My feelings towards Halloween are rather ambivalent, I don’t like the costumes but I suppose there’s no real harm.  

I had a discussion with my neighbour about this:

“Are you all set for Halloween?” He muttered wryly.

“What do you mean all set?” I asked, trying to disarm his vain attempt at humour,

“I mean do you have the sweets ready?” was his next attempt at small talk.

“Um, no…… I don’t.. I don’t really…..” but by that point he had walked off, reminding me again that this was only small talk and I shouldn’t be thinking about answering well.

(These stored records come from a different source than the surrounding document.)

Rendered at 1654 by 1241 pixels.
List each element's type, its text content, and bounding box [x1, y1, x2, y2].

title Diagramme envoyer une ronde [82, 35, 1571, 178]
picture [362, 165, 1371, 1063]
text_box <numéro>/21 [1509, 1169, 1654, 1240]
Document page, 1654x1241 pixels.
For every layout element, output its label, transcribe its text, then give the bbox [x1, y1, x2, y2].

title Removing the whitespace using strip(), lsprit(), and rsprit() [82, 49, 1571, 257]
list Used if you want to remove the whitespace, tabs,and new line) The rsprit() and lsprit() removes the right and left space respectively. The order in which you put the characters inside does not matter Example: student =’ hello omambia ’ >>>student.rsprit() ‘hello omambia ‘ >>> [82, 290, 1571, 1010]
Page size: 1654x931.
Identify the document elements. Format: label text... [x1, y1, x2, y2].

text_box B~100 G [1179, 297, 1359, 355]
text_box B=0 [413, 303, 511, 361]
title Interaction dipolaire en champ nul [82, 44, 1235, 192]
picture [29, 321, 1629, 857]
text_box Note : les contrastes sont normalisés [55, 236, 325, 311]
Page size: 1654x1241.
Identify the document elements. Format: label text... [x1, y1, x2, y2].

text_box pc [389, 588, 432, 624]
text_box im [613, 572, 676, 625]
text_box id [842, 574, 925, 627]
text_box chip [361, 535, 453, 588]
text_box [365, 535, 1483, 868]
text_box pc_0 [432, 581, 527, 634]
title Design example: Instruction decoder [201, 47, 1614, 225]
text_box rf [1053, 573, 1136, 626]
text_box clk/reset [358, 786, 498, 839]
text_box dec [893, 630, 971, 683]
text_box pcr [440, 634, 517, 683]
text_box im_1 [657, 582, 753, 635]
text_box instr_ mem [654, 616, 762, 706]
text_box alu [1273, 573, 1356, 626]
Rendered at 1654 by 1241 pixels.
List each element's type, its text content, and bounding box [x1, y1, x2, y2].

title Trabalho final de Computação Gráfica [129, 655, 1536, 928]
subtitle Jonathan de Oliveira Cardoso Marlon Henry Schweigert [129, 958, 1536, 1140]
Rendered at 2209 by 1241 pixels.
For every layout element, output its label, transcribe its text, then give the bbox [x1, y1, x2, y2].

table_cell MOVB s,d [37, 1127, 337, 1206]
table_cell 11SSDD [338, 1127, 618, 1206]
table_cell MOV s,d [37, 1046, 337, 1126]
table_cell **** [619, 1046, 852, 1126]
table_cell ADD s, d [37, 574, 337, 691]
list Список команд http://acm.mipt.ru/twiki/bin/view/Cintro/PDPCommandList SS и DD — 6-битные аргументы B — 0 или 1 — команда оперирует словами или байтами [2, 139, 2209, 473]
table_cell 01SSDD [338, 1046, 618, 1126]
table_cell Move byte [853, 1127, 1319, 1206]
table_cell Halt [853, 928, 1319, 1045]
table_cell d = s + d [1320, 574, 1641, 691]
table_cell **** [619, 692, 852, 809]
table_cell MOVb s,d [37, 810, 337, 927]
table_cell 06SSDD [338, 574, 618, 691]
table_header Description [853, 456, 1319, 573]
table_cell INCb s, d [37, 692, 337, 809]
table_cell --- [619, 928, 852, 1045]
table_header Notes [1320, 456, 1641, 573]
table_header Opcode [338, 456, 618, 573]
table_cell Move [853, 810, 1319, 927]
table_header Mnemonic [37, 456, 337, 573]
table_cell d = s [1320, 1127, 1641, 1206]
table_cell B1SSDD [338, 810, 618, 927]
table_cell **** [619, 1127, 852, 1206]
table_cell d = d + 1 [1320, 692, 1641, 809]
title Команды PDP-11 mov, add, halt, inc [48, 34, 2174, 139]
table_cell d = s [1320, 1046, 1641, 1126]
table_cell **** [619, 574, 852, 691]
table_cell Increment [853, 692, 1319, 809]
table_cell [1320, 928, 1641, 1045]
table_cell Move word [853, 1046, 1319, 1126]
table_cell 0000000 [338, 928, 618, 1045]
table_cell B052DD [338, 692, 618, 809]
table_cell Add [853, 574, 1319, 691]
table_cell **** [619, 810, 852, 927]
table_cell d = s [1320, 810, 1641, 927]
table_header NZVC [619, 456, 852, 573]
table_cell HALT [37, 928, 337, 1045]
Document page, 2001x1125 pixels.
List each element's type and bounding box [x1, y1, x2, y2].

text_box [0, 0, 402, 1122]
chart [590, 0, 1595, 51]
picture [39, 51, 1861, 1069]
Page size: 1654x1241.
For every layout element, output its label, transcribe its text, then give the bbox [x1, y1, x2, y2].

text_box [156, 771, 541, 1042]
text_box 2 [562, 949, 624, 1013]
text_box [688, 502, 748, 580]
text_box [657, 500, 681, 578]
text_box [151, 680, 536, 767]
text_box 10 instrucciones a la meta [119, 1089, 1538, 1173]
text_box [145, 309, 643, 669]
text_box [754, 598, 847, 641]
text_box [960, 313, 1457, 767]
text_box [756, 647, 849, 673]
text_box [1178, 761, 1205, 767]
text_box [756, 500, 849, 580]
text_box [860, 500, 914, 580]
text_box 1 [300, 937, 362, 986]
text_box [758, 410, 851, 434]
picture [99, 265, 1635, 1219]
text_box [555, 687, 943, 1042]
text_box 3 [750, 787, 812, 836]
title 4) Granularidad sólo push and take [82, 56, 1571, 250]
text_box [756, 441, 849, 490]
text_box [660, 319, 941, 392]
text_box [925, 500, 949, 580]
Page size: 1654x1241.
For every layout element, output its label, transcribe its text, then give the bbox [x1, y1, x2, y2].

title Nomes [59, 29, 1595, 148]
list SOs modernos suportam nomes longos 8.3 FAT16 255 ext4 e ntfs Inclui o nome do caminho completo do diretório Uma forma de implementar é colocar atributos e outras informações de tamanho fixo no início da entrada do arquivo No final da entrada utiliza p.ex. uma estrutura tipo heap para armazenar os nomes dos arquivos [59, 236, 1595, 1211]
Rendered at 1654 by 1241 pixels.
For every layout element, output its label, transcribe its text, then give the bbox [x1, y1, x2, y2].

Strangely he had the same conversation with me at Christmas time, its just their way of making conversation about nothing but when they don’t get the answers they want the conversation simply dies. It does make me wonder though what makes other people excited and how they lead their lives. I had a pang of sadness that  I might be  missing out on something, spending most of my days online. I mean there could be elephants dressed as witches living next door all the year round and I likely wouldn’t notice.

The clocks change by one hour around the same time as Halloween, I use the American proverb to remind me which way they change:

Spring Forward ( In Spring they go forward).

Fall Back (In Autumn they go back, Autum is the British word for Fall).

Once a big deal, now that’s automated as well. I wonder if people in the future will even realise these things take place?